• _Task details_
Please revise the records below by changing "temkinli şekilde" to "kademeli olarak" and leaving everything else as it is. Omit the pictures from your answer.

• _Source data_
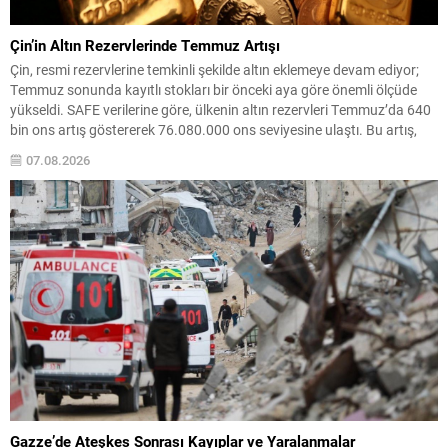
Çin’in Altın Rezervlerinde Temmuz Artışı
Çin, resmi rezervlerine temkinli şekilde altın eklemeye devam ediyor;
Temmuz sonunda kayıtlı stokları bir önceki aya göre önemli ölçüde
yükseldi. SAFE verilerine göre, ülkenin altın rezervleri Temmuz’da 640
bin ons artış göstererek 76.080.000 ons seviyesine ulaştı. Bu artış,
Çin’in aylık alımlarında yıl içinde dikkat çeken bir yükselişi temsil
07.08.2026
ediyor. Temmuz...
Gazze’de Ateşkes Sonrası Kayıplar ve Yaralanmalar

• _Problem solution_
Çin’in Altın Rezervlerinde Temmuz Artışı
Çin, resmi rezervlerine kademeli olarak altın eklemeye devam ediyor;
Temmuz sonunda kayıtlı stokları bir önceki aya göre önemli ölçüde
yükseldi. SAFE verilerine göre, ülkenin altın rezervleri Temmuz’da 640
bin ons artış göstererek 76.080.000 ons seviyesine ulaştı. Bu artış,
Çin’in aylık alımlarında yıl içinde dikkat çeken bir yükselişi temsil
07.08.2026
ediyor. Temmuz...
Gazze’de Ateşkes Sonrası Kayıplar ve Yaralanmalar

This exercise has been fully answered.